Getting the Design Right
The region’s experience with special economic zones is mixed. Successful zones, from Panamá Pacífico to leading parks in the Dominican Republic, integrate domestic suppliers, workforce training, and university‑led innovation and operate under transparent rules that outlast political cycles. The failures become enclaves that offer tax breaks without creating real value, skirt standards (as seen in Curacao), or sit on islands of asphalt, disconnected from ports and power (as in Venezuela). The new network must learn from this record by tying incentives to job creation, technology transfer, domestic sourcing, water stewardship, and workable dispute-resolution mechanisms.
Why Now?
Regional supply chains are shorter and cleaner, with lower transport risk, lower compliance costs, and faster delivery. Shared values, legal traditions, and business relationships reduce friction. US-aligned institutions in the Americas, while under strain, still provide a stronger foundation for long‑term industrial cooperation than deals struck with authoritarian counterparts. The policy context is favorable. US energy and defense rules increasingly reward trusted mineral sourcing. Allies are putting real fiscal weight behind processing and midstream capacity. Capital is looking for bankable projects that can scale.

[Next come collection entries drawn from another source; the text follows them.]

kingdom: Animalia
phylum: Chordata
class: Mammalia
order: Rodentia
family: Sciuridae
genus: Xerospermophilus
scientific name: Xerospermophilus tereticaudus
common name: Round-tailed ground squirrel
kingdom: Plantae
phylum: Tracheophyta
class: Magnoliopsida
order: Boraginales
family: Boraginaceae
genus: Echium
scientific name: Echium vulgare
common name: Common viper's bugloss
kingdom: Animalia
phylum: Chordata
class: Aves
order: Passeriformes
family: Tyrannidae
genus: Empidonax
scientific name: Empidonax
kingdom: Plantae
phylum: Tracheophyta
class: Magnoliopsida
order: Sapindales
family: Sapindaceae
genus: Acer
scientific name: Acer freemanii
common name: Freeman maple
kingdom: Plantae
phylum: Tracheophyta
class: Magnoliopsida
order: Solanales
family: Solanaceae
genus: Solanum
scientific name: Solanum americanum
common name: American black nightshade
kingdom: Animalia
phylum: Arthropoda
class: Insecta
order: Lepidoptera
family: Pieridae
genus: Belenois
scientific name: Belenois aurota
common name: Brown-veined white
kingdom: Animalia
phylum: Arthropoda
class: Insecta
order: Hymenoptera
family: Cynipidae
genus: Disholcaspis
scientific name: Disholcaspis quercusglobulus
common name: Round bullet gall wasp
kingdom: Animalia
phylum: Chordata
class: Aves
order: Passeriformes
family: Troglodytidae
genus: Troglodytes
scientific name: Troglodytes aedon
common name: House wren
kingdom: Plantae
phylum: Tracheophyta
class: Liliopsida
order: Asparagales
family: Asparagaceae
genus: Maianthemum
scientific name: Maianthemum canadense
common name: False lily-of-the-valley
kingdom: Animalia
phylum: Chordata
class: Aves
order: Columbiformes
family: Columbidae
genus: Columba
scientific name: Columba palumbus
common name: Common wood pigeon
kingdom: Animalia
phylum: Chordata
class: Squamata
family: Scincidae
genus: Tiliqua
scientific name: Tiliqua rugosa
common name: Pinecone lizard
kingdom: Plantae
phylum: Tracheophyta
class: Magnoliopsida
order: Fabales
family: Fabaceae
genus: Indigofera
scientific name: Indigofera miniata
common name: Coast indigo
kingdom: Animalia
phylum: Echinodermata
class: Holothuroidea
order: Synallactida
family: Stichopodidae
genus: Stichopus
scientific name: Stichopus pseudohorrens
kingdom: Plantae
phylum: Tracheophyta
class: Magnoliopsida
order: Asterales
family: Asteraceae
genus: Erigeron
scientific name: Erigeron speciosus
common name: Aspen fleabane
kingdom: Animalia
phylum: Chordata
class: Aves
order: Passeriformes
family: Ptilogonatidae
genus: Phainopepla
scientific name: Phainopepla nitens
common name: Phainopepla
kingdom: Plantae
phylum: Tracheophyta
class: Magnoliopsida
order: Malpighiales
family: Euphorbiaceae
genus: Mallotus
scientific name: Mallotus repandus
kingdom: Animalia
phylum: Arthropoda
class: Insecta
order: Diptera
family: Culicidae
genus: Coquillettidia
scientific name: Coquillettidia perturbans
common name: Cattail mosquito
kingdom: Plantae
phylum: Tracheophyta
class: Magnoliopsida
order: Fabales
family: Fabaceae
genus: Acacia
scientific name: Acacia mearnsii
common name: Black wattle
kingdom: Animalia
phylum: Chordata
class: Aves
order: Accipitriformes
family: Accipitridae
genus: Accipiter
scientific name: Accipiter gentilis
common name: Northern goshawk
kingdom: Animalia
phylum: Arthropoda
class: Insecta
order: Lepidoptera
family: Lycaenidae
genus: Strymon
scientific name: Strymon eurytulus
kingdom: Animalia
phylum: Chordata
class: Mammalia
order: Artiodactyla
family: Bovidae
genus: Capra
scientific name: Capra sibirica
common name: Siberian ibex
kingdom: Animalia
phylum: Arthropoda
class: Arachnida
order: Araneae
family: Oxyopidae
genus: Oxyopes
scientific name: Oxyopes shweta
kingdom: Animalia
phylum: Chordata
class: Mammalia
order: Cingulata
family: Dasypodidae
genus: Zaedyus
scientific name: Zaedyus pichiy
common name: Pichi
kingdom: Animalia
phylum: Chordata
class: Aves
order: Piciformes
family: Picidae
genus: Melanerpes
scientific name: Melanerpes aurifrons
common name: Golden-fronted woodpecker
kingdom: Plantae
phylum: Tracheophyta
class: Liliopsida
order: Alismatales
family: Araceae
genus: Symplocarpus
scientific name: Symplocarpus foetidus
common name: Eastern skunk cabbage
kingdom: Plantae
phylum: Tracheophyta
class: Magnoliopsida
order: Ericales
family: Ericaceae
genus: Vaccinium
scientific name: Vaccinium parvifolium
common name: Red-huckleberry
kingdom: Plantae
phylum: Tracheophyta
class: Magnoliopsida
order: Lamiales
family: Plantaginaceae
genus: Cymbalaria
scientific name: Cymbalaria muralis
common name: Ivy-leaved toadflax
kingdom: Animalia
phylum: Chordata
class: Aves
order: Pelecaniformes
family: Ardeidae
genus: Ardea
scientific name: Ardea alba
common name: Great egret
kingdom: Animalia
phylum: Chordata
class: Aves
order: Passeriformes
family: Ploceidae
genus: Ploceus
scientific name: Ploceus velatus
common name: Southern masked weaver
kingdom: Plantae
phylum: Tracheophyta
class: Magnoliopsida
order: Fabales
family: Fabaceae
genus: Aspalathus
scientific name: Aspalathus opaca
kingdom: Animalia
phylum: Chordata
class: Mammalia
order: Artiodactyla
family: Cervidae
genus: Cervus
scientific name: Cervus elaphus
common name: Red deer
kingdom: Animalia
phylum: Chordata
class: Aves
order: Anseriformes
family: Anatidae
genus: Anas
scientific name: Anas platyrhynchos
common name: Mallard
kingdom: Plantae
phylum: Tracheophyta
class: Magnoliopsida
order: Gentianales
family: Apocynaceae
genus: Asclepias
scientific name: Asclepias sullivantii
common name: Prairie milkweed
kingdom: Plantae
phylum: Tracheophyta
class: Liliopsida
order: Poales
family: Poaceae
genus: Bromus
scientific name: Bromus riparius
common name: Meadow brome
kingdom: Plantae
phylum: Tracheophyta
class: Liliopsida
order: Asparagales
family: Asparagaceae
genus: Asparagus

This is larger than the periodic scramble for the next commodity. As senior US government officials have argued, an aligned industrial base with US allies in the Western Hemisphere is the only path to a more peaceful and prosperous future. The point is not simply to get cheap minerals, it is to build a trusted, integrated industrial base that strengthens supply lines while supporting allied security and competitiveness.
By leading, the United States can secure its supply chains, bolster its industrial base, and foster sustainable growth and employment across the hemisphere. The resources are here, the partners are here, and the need is undeniable. What is missing is the decision to organize at scale and to stick with it over time. A network of special economic zones, anchored in mutual benefit and designed to endure, can supply that missing piece. It is time to get on with the work, alongside serious partners, with serious investment, and with the seriousness the moment demands.